Avec le ballon, Paris n’aura pas le choix : il va falloir prendre le plus de risques possibles. Sans Neymar, on peut penser que ça ne sera pas le cas, mais en titularisant Di Maria ou Draxler, le club parisien peut être libéré d’un poids créant la différence collective. Si on se souvient bien, au Bernabeu, les deux ailiers n’ont servi aucun ballon à Cavani. Du coup, l’ancien joueur de Naples a dû ramasser les miettes avec une frappe dans l’axe, après un contre défavorable pour les Madrilènes. Pour marquer, il faut offrir des possibilités à sa meilleure gâchette de la saison, et la mettre dans de bonnes conditions lors de la rencontre.

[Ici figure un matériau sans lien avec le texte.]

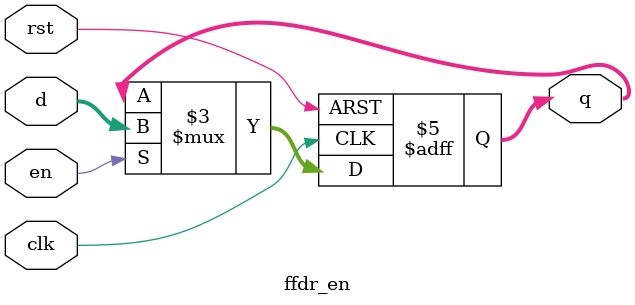
<source format=v>
 module ffdr_en (d, clk, rst, en, q);  
 input[3:0] d;
 input clk, rst, en;
 output reg [3:0] q;

 always @(posedge clk or posedge rst)
  begin
     if (rst == 1) q <= 0;	
	else if(en) q <= d;
  end
 endmodule

</source>
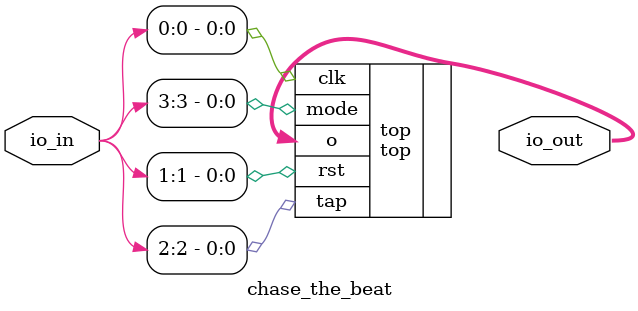
<source format=v>
module chase_the_beat (
  input [7:0] io_in,
  output [7:0] io_out
);
    top top(.o(io_out), .clk(io_in[0]), .rst(io_in[1]), .tap(io_in[2]), .mode(io_in[3]));
endmodule
</source>
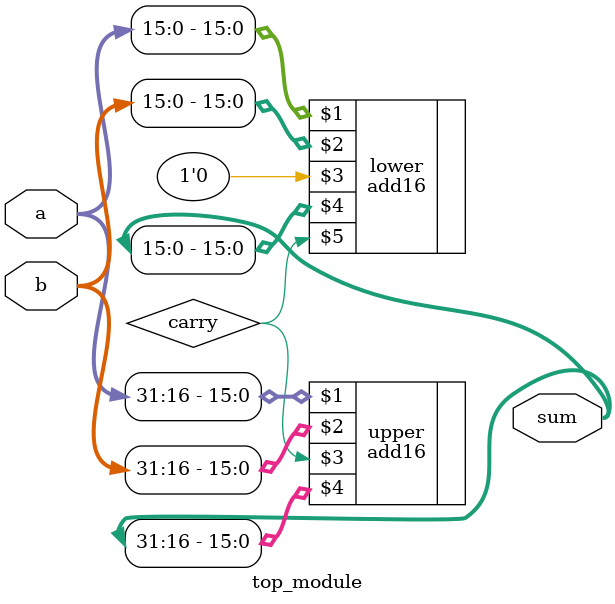
<source format=v>
module top_module(
    input [31:0] a,
    input [31:0] b,
    output [31:0] sum
);
    wire carry;
    add16 lower ( a[15:0], b[15:0], 1'b0, sum[15:0], carry);
    add16 upper ( a[31:16], b[31:16], carry, sum[31:16]);

endmodule

</source>
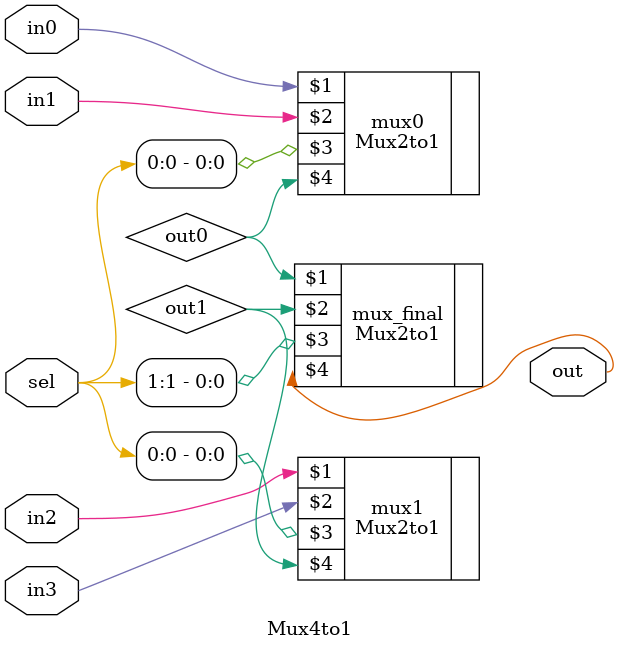
<source format=v>
module Mux4to1 (in0, in1, in2, in3, sel, out);
   input in0, in1, in2, in3;
   input [1:0] sel;
   output out;
   wire out0, out1;

   Mux2to1 mux0 (in0, in1, sel[0], out0);
   Mux2to1 mux1 (in2, in3, sel[0], out1);
   Mux2to1 mux_final (out0, out1, sel[1], out);
endmodule
</source>
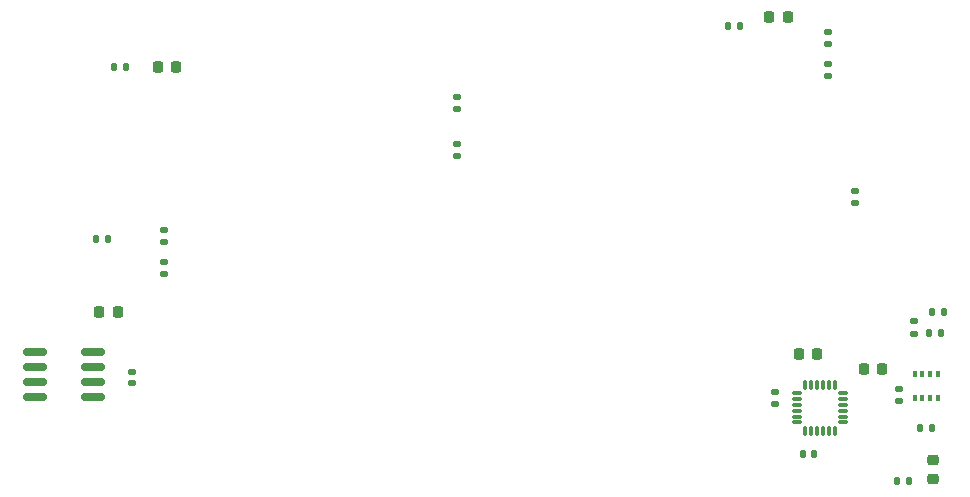
<source format=gbr>
%TF.GenerationSoftware,KiCad,Pcbnew,(6.0.7)*%
%TF.CreationDate,2023-01-16T15:03:51+03:00*%
%TF.ProjectId,Omarichet Sensor Shield 2,4f6d6172-6963-4686-9574-2053656e736f,rev?*%
%TF.SameCoordinates,Original*%
%TF.FileFunction,Paste,Top*%
%TF.FilePolarity,Positive*%
%FSLAX46Y46*%
G04 Gerber Fmt 4.6, Leading zero omitted, Abs format (unit mm)*
G04 Created by KiCad (PCBNEW (6.0.7)) date 2023-01-16 15:03:51*
%MOMM*%
%LPD*%
G01*
G04 APERTURE LIST*
G04 Aperture macros list*
%AMRoundRect*
0 Rectangle with rounded corners*
0 $1 Rounding radius*
0 $2 $3 $4 $5 $6 $7 $8 $9 X,Y pos of 4 corners*
0 Add a 4 corners polygon primitive as box body*
4,1,4,$2,$3,$4,$5,$6,$7,$8,$9,$2,$3,0*
0 Add four circle primitives for the rounded corners*
1,1,$1+$1,$2,$3*
1,1,$1+$1,$4,$5*
1,1,$1+$1,$6,$7*
1,1,$1+$1,$8,$9*
0 Add four rect primitives between the rounded corners*
20,1,$1+$1,$2,$3,$4,$5,0*
20,1,$1+$1,$4,$5,$6,$7,0*
20,1,$1+$1,$6,$7,$8,$9,0*
20,1,$1+$1,$8,$9,$2,$3,0*%
G04 Aperture macros list end*
%ADD10RoundRect,0.135000X0.185000X-0.135000X0.185000X0.135000X-0.185000X0.135000X-0.185000X-0.135000X0*%
%ADD11RoundRect,0.140000X-0.170000X0.140000X-0.170000X-0.140000X0.170000X-0.140000X0.170000X0.140000X0*%
%ADD12RoundRect,0.135000X-0.135000X-0.185000X0.135000X-0.185000X0.135000X0.185000X-0.135000X0.185000X0*%
%ADD13RoundRect,0.075000X0.350000X0.075000X-0.350000X0.075000X-0.350000X-0.075000X0.350000X-0.075000X0*%
%ADD14RoundRect,0.075000X-0.075000X0.350000X-0.075000X-0.350000X0.075000X-0.350000X0.075000X0.350000X0*%
%ADD15RoundRect,0.135000X-0.185000X0.135000X-0.185000X-0.135000X0.185000X-0.135000X0.185000X0.135000X0*%
%ADD16RoundRect,0.140000X0.140000X0.170000X-0.140000X0.170000X-0.140000X-0.170000X0.140000X-0.170000X0*%
%ADD17RoundRect,0.150000X-0.825000X-0.150000X0.825000X-0.150000X0.825000X0.150000X-0.825000X0.150000X0*%
%ADD18RoundRect,0.218750X0.218750X0.256250X-0.218750X0.256250X-0.218750X-0.256250X0.218750X-0.256250X0*%
%ADD19RoundRect,0.225000X-0.225000X-0.250000X0.225000X-0.250000X0.225000X0.250000X-0.225000X0.250000X0*%
%ADD20RoundRect,0.218750X-0.218750X-0.256250X0.218750X-0.256250X0.218750X0.256250X-0.218750X0.256250X0*%
%ADD21RoundRect,0.140000X0.170000X-0.140000X0.170000X0.140000X-0.170000X0.140000X-0.170000X-0.140000X0*%
%ADD22RoundRect,0.135000X0.135000X0.185000X-0.135000X0.185000X-0.135000X-0.185000X0.135000X-0.185000X0*%
%ADD23R,0.350000X0.500000*%
%ADD24RoundRect,0.218750X-0.256250X0.218750X-0.256250X-0.218750X0.256250X-0.218750X0.256250X0.218750X0*%
%ADD25RoundRect,0.225000X0.225000X0.250000X-0.225000X0.250000X-0.225000X-0.250000X0.225000X-0.250000X0*%
G04 APERTURE END LIST*
D10*
%TO.C,R5*%
X175340000Y-93070000D03*
X175340000Y-92050000D03*
%TD*%
D11*
%TO.C,C10*%
X141590000Y-84100000D03*
X141590000Y-85060000D03*
%TD*%
D12*
%TO.C,R1*%
X180830000Y-112060000D03*
X181850000Y-112060000D03*
%TD*%
D13*
%TO.C,U2*%
X174320000Y-111622500D03*
X174320000Y-111122500D03*
X174320000Y-110622500D03*
X174320000Y-110122500D03*
X174320000Y-109622500D03*
X174320000Y-109122500D03*
D14*
X173620000Y-108422500D03*
X173120000Y-108422500D03*
X172620000Y-108422500D03*
X172120000Y-108422500D03*
X171620000Y-108422500D03*
X171120000Y-108422500D03*
D13*
X170420000Y-109122500D03*
X170420000Y-109622500D03*
X170420000Y-110122500D03*
X170420000Y-110622500D03*
X170420000Y-111122500D03*
X170420000Y-111622500D03*
D14*
X171120000Y-112322500D03*
X171620000Y-112322500D03*
X172120000Y-112322500D03*
X172620000Y-112322500D03*
X173120000Y-112322500D03*
X173620000Y-112322500D03*
%TD*%
D15*
%TO.C,R6*%
X116840000Y-95290000D03*
X116840000Y-96310000D03*
%TD*%
D10*
%TO.C,R13*%
X173080000Y-82330000D03*
X173080000Y-81310000D03*
%TD*%
D16*
%TO.C,C3*%
X182820000Y-102310000D03*
X181860000Y-102310000D03*
%TD*%
D17*
%TO.C,U3*%
X105865000Y-105655000D03*
X105865000Y-106925000D03*
X105865000Y-108195000D03*
X105865000Y-109465000D03*
X110815000Y-109465000D03*
X110815000Y-108195000D03*
X110815000Y-106925000D03*
X110815000Y-105655000D03*
%TD*%
D18*
%TO.C,D2*%
X117877500Y-81560000D03*
X116302500Y-81560000D03*
%TD*%
D16*
%TO.C,C6*%
X171870000Y-114310000D03*
X170910000Y-114310000D03*
%TD*%
D12*
%TO.C,R11*%
X164570000Y-78070000D03*
X165590000Y-78070000D03*
%TD*%
D19*
%TO.C,C5*%
X170565000Y-105810000D03*
X172115000Y-105810000D03*
%TD*%
D10*
%TO.C,R2*%
X180300000Y-104090000D03*
X180300000Y-103070000D03*
%TD*%
D11*
%TO.C,C8*%
X114090000Y-107310000D03*
X114090000Y-108270000D03*
%TD*%
D20*
%TO.C,D3*%
X168042500Y-77320000D03*
X169617500Y-77320000D03*
%TD*%
D21*
%TO.C,C2*%
X168590000Y-110040000D03*
X168590000Y-109080000D03*
%TD*%
D22*
%TO.C,R10*%
X113600000Y-81560000D03*
X112580000Y-81560000D03*
%TD*%
D23*
%TO.C,U1*%
X182315000Y-109535000D03*
X181665000Y-109535000D03*
X181015000Y-109535000D03*
X180365000Y-109535000D03*
X180365000Y-107485000D03*
X181015000Y-107485000D03*
X181665000Y-107485000D03*
X182315000Y-107485000D03*
%TD*%
D24*
%TO.C,D1*%
X181890000Y-114822500D03*
X181890000Y-116397500D03*
%TD*%
D22*
%TO.C,R4*%
X179910000Y-116610000D03*
X178890000Y-116610000D03*
%TD*%
D10*
%TO.C,R12*%
X173080000Y-79580000D03*
X173080000Y-78560000D03*
%TD*%
D25*
%TO.C,C7*%
X112890000Y-102310000D03*
X111340000Y-102310000D03*
%TD*%
D15*
%TO.C,R7*%
X116840000Y-98050000D03*
X116840000Y-99070000D03*
%TD*%
D16*
%TO.C,C1*%
X182570000Y-104060000D03*
X181610000Y-104060000D03*
%TD*%
D21*
%TO.C,C9*%
X141590000Y-89040000D03*
X141590000Y-88080000D03*
%TD*%
D10*
%TO.C,R3*%
X179090000Y-109820000D03*
X179090000Y-108800000D03*
%TD*%
D12*
%TO.C,R9*%
X111070000Y-96060000D03*
X112090000Y-96060000D03*
%TD*%
D19*
%TO.C,C4*%
X176090000Y-107060000D03*
X177640000Y-107060000D03*
%TD*%
M02*

</source>
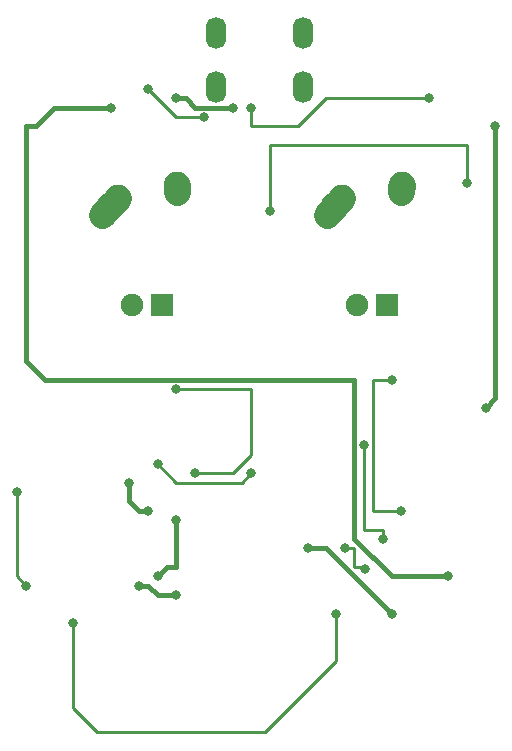
<source format=gbr>
G04 #@! TF.GenerationSoftware,KiCad,Pcbnew,(5.1.4)-1*
G04 #@! TF.CreationDate,2024-07-23T11:44:26+08:00*
G04 #@! TF.ProjectId,irog2k-pcb-demo,69726f67-326b-42d7-9063-622d64656d6f,rev?*
G04 #@! TF.SameCoordinates,Original*
G04 #@! TF.FileFunction,Copper,L1,Top*
G04 #@! TF.FilePolarity,Positive*
%FSLAX46Y46*%
G04 Gerber Fmt 4.6, Leading zero omitted, Abs format (unit mm)*
G04 Created by KiCad (PCBNEW (5.1.4)-1) date 2024-07-23 11:44:26*
%MOMM*%
%LPD*%
G04 APERTURE LIST*
%ADD10O,1.700000X2.700000*%
%ADD11R,1.905000X1.905000*%
%ADD12C,1.905000*%
%ADD13C,2.250000*%
%ADD14C,2.250000*%
%ADD15C,0.800000*%
%ADD16C,0.381000*%
%ADD17C,0.254000*%
G04 APERTURE END LIST*
D10*
X99441000Y-46101000D03*
X106741000Y-46101000D03*
X106741000Y-50601000D03*
X99441000Y-50601000D03*
D11*
X113855500Y-69088750D03*
D12*
X111315500Y-69088750D03*
D13*
X110085500Y-60008750D03*
X109430501Y-60738750D03*
D14*
X108775500Y-61468750D02*
X110085502Y-60008750D01*
D13*
X115125500Y-58928750D03*
X115105500Y-59218750D03*
D14*
X115085500Y-59508750D02*
X115125500Y-58928750D01*
D11*
X94844250Y-69088750D03*
D12*
X92304250Y-69088750D03*
D13*
X91074250Y-60008750D03*
X90419251Y-60738750D03*
D14*
X89764250Y-61468750D02*
X91074252Y-60008750D01*
D13*
X96114250Y-58928750D03*
X96094250Y-59218750D03*
D14*
X96074250Y-59508750D02*
X96114250Y-58928750D01*
D15*
X123031250Y-53975000D03*
X122237500Y-77787500D03*
X96043750Y-87312500D03*
X94456250Y-92075000D03*
X114300000Y-95250000D03*
X107156250Y-89693750D03*
X92075000Y-84137500D03*
X93662500Y-86518750D03*
X96043750Y-93662500D03*
X92868750Y-92868750D03*
X96043750Y-76200000D03*
X97631250Y-83343750D03*
X103981250Y-61118750D03*
X120650000Y-58737500D03*
X117475000Y-51593750D03*
X102393750Y-52387500D03*
X109537500Y-95250000D03*
X87312500Y-96043750D03*
X93662500Y-50800000D03*
X98425000Y-53181250D03*
X82550000Y-84931250D03*
X83343750Y-92868750D03*
X102393750Y-83343750D03*
X94456250Y-82550000D03*
X100806250Y-52387500D03*
X96043750Y-51593750D03*
X90487500Y-52387500D03*
X119062500Y-92075000D03*
X111918750Y-80962500D03*
X113506250Y-88900000D03*
X114300000Y-75406250D03*
X115093750Y-86518750D03*
X110331250Y-89693750D03*
X112004517Y-91409901D03*
D16*
X123031250Y-53975000D02*
X123031250Y-76993750D01*
X123031250Y-76993750D02*
X122237500Y-77787500D01*
X96043750Y-87312500D02*
X96043750Y-91281250D01*
X96043750Y-91281250D02*
X95250000Y-91281250D01*
X95250000Y-91281250D02*
X94456250Y-92075000D01*
X114300000Y-95250000D02*
X108743750Y-89693750D01*
X108743750Y-89693750D02*
X107156250Y-89693750D01*
X92075000Y-84137500D02*
X92075000Y-85725000D01*
X92075000Y-85725000D02*
X92868750Y-86518750D01*
X92868750Y-86518750D02*
X93662500Y-86518750D01*
X96043750Y-93662500D02*
X94456250Y-93662500D01*
X94456250Y-93662500D02*
X93662500Y-92868750D01*
X93662500Y-92868750D02*
X92868750Y-92868750D01*
D17*
X96043750Y-76200000D02*
X102393750Y-76200000D01*
X102393750Y-76200000D02*
X102393750Y-81756250D01*
X102393750Y-81756250D02*
X100806250Y-83343750D01*
X100806250Y-83343750D02*
X97631250Y-83343750D01*
X103981250Y-61118750D02*
X103981250Y-55562500D01*
X103981250Y-55562500D02*
X120650000Y-55562500D01*
X120650000Y-55562500D02*
X120650000Y-58737500D01*
X102393750Y-53975000D02*
X102393750Y-52387500D01*
X106362500Y-53975000D02*
X102393750Y-53975000D01*
X117475000Y-51593750D02*
X108743750Y-51593750D01*
X108743750Y-51593750D02*
X106362500Y-53975000D01*
X109537500Y-95250000D02*
X109537500Y-99218750D01*
X109537500Y-99218750D02*
X103539510Y-105216740D01*
X103539510Y-105216740D02*
X89341740Y-105216740D01*
X89341740Y-105216740D02*
X87312500Y-103187500D01*
X87312500Y-103187500D02*
X87312500Y-96043750D01*
X93662500Y-50800000D02*
X96043750Y-53181250D01*
X96043750Y-53181250D02*
X98425000Y-53181250D01*
X82550000Y-84931250D02*
X82550000Y-92075000D01*
X82550000Y-92075000D02*
X83343750Y-92868750D01*
X102393750Y-83343750D02*
X101600000Y-84137500D01*
X101600000Y-84137500D02*
X96043750Y-84137500D01*
X96043750Y-84137500D02*
X94456250Y-82550000D01*
D16*
X100806250Y-52387500D02*
X97631250Y-52387500D01*
X97631250Y-52387500D02*
X96837500Y-51593750D01*
X96837500Y-51593750D02*
X96043750Y-51593750D01*
X90487500Y-52387500D02*
X86518750Y-52387500D01*
X86518750Y-52387500D02*
X85725000Y-52387500D01*
X85725000Y-52387500D02*
X84137500Y-53975000D01*
X84137500Y-53975000D02*
X83343750Y-53975000D01*
X83343750Y-53975000D02*
X83343750Y-73818750D01*
X83343750Y-73818750D02*
X84931250Y-75406250D01*
X84931250Y-75406250D02*
X111125000Y-75406250D01*
X111125000Y-75406250D02*
X111125000Y-88900000D01*
X111125000Y-88900000D02*
X114300000Y-92075000D01*
X114300000Y-92075000D02*
X119062500Y-92075000D01*
D17*
X111918750Y-80962500D02*
X111918750Y-88106250D01*
X111918750Y-88106250D02*
X113506250Y-88106250D01*
X113506250Y-88106250D02*
X113506250Y-88900000D01*
X114300000Y-75406250D02*
X112712500Y-75406250D01*
X112712500Y-75406250D02*
X112712500Y-79790710D01*
X112712500Y-79790710D02*
X112712500Y-85725000D01*
X112712500Y-85725000D02*
X112712500Y-86518750D01*
X112712500Y-86518750D02*
X115093750Y-86518750D01*
X110331250Y-89693750D02*
X111125000Y-89693750D01*
X111125000Y-89693750D02*
X111125000Y-91281250D01*
X111125000Y-91281250D02*
X111918750Y-91281250D01*
X111918750Y-91281250D02*
X111918750Y-91324134D01*
X111918750Y-91324134D02*
X112004517Y-91409901D01*
M02*

</source>
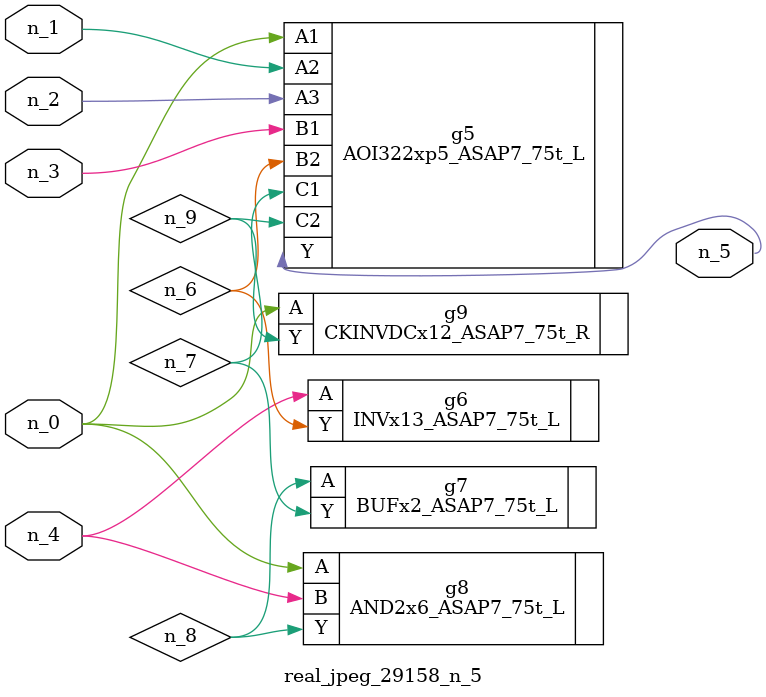
<source format=v>
module real_jpeg_29158_n_5 (n_4, n_0, n_1, n_2, n_3, n_5);

input n_4;
input n_0;
input n_1;
input n_2;
input n_3;

output n_5;

wire n_8;
wire n_6;
wire n_7;
wire n_9;

AOI322xp5_ASAP7_75t_L g5 ( 
.A1(n_0),
.A2(n_1),
.A3(n_2),
.B1(n_3),
.B2(n_6),
.C1(n_7),
.C2(n_9),
.Y(n_5)
);

AND2x6_ASAP7_75t_L g8 ( 
.A(n_0),
.B(n_4),
.Y(n_8)
);

CKINVDCx12_ASAP7_75t_R g9 ( 
.A(n_0),
.Y(n_9)
);

INVx13_ASAP7_75t_L g6 ( 
.A(n_4),
.Y(n_6)
);

BUFx2_ASAP7_75t_L g7 ( 
.A(n_8),
.Y(n_7)
);


endmodule
</source>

Au niveau du placement, la largeur doit être plus exploitée ainsi que les halfspaces adverses. Depuis les blessures de Kroos et Modric, les Madrilènes s’organisent dans un 4-4-2 avec Kovacic et Casemiro : les halfspaces seront plus compliqués à contrôler pour eux s’ils arrivent avec ce dispositif au parc.
La passivité du milieu et le fait de jouer avec 3 milieux lors de la formation du bloc bas a fait la différence sur le but de Rabiot.
Paris peut énormément s'appuyer sur cet aspect, surtout avec Mbappé. pic.twitter.com/VStJChaRrU— Charaf (@CharafMD8) February 14, 2018
Avec la qualité de projection de Rabiot, le fait de fixer d’un côté et de renverser le plus rapidement possible peut permettre à l’international français, ou aux latéraux, d’être décisifs dans ce match, un peu comme face au Bayern avec Alves. De ce fait, les latéraux devront jouer haut sur le terrain, comme on a pu le voir précédemment, pour disposer d’une solution proche des 30 mètres adverses et obliger les joueurs offensifs espagnols à défendre.
La qualité est là, les idées seront présentes et l’ambiance sera au rendez-vous. Il ne manquera qu’une chose pour que cette soirée soit historique : la victoire par plus de deux buts d’écart.